México.- La organización ambientalista Otros Mundos solicitó la intervención del presidente Enrique Peña Nieto para garantizar la seguridad del defensor Gustavo Castro Soto, retenido en Honduras, luego de que una jueza determinó “no revocar la alerta migratoria” que se le impuso al activista mexicano, testigo del asesinato de Berta Cáceres.

Mediante una acción urgente, dirigida a Peña Nieto; al secretario de Gobernación, Miguel Ángel Osorio Chong; a la Cancillería, y a la CNDH, los ambientalistas informaron que la tarde del miércoles 9, la jueza Victorina Flores, del Juzgado Primero de Letras de La Esperanza, donde ocurrió el homicidio, determinó mantener la alerta migratoria por 30 días al director de Otros Mundos y “suspendió en sus funciones a la abogada de Gustavo Castro por 15 días”.

“Con su decisión, la jueza obliga innecesariamente a Gustavo Castro a permanecer en el país, pese al peligro que esto representa para su vida”, advierte la organización, tras señalar que al defensor no se la ha entregado un documento judicial “que le especifique esta decisión”.

La resolución de la jueza hondureña ocurre luego de pronunciamientos de la CIDH y de ONU para demandar la máxima protección al defensor, en tanto que la CNDH emitió medidas cautelares para el gobierno de Peña Nieto haga lo propio.
El miércoles 9, representantes de diversas organizaciones advirtieron de la falta de garantías para evitar que Castro pase de ser “testigo protegido”, que es el estatus que le dio la Fiscalía de Etnias que investiga el caso, a inculpado en la muerte de la defensora hondureña, además de que la vida del mexicano corre peligro por ser testigo ocular de los hechos, ocurridos la madrugada del jueves 3.
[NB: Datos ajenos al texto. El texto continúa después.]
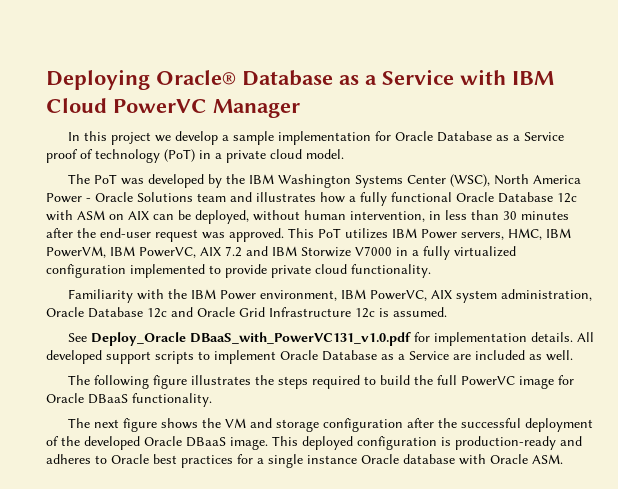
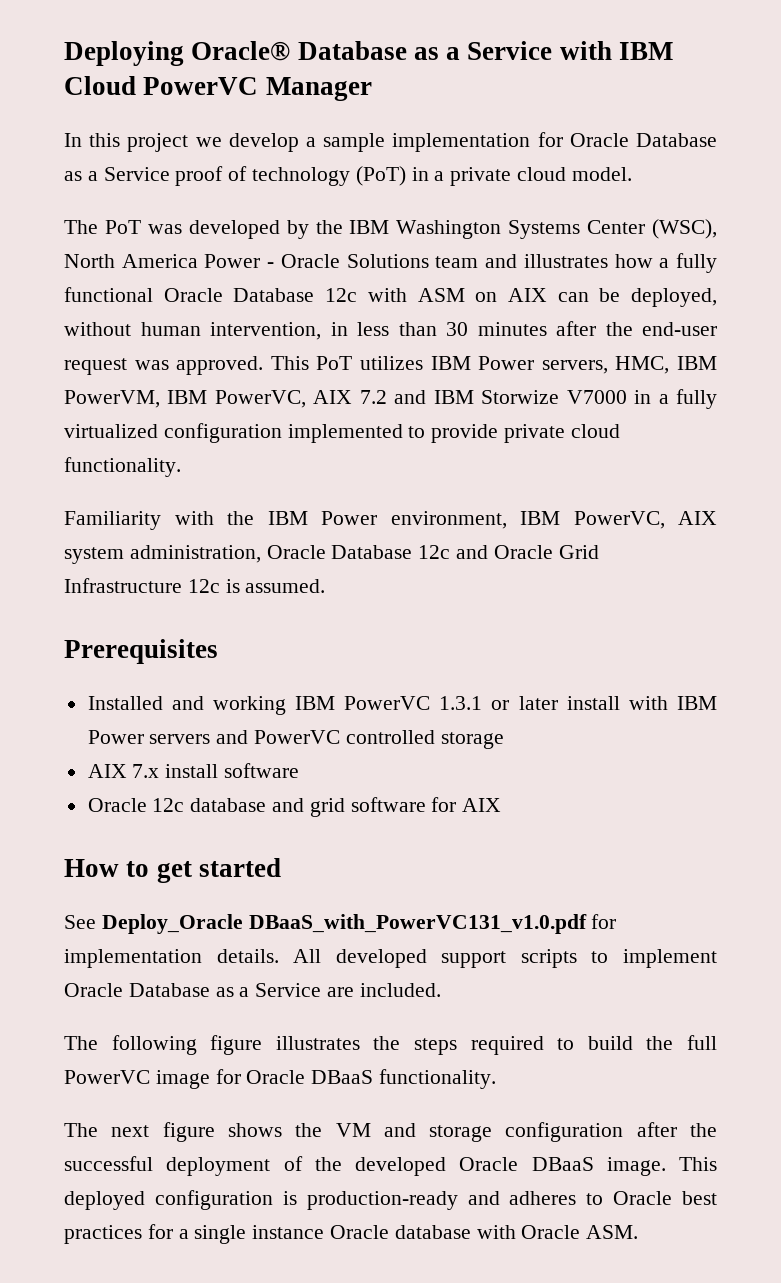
(447, 312) none -> [64,639,218,664] [87,696,717,715] [87,730,504,749] [87,763,300,778] [87,797,502,817] [64,858,281,883] // Prerequisites // Installed and working IBM PowerVC 1.3.1 or later install with IBM Power servers and PowerVC controlled storage // AIX 7.x install software // Oracle 12c database and grid software for AIX // How to get started
[475,350,573,361] included as well. -> [359,983,441,997] included.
La organización Otros Mundos, de la que Castro es director, apuntó que la permanencia del testigo “es innecesaria”, toda vez que ha colaborado ampliamente en el proceso, y “aún en caso de requerir más declaraciones, es completamente legal y viable que los realice desde suelo mexicano”.

Luego recordó que la posición de la jueza se contrapone con los pronunciamientos de la CIDH y OEA por el “riesgo que corre la vida de Gustavo Castro mientras permanezca en Honduras, instancias que han señalado y exigido su inmediata salida a México”.

Al deplorar la decisión del Poder Judicial de Honduras, “de no atender el llamado de los organismos internacionales” de los que ese país es parte, consideraron urgente que el gobierno de Peña Nieto “eleve su nivel de acciones para garantizar la seguridad de Gustavo Castro y su regreso inmediato al país”.

Los activistas insistieron en que el gobierno mexicano “debe atender el estado de vulnerabilidad e indefensión en el que Gustavo se encuentra frente al actuar de la justicia hondureña, y garantizar sus derechos como víctima”.

Ante los riesgos que corre el director de Otros Mundos en Honduras, considerado por la CIDH como el país más peligroso para los defensores de derechos humanos, los ambientalistas exigieron al gobierno de Peña Nieto que “garantice la permanencia de Gustavo Castro dentro de la embajada”, mientras corre la alerta migratoria que le impide salir de ese país, y que preserve su seguridad, así como las de las personas que le están prestando ayuda en el país centroamericano.

Los compañeros de Castro Soto pidieron a las autoridades mexicanas establecer “los acuerdos bilaterales necesarios” para que como testigo “pueda responder cualquier otra solicitud judicial desde territorio mexicano”, así como garantizar “su salida inmediata” de Honduras.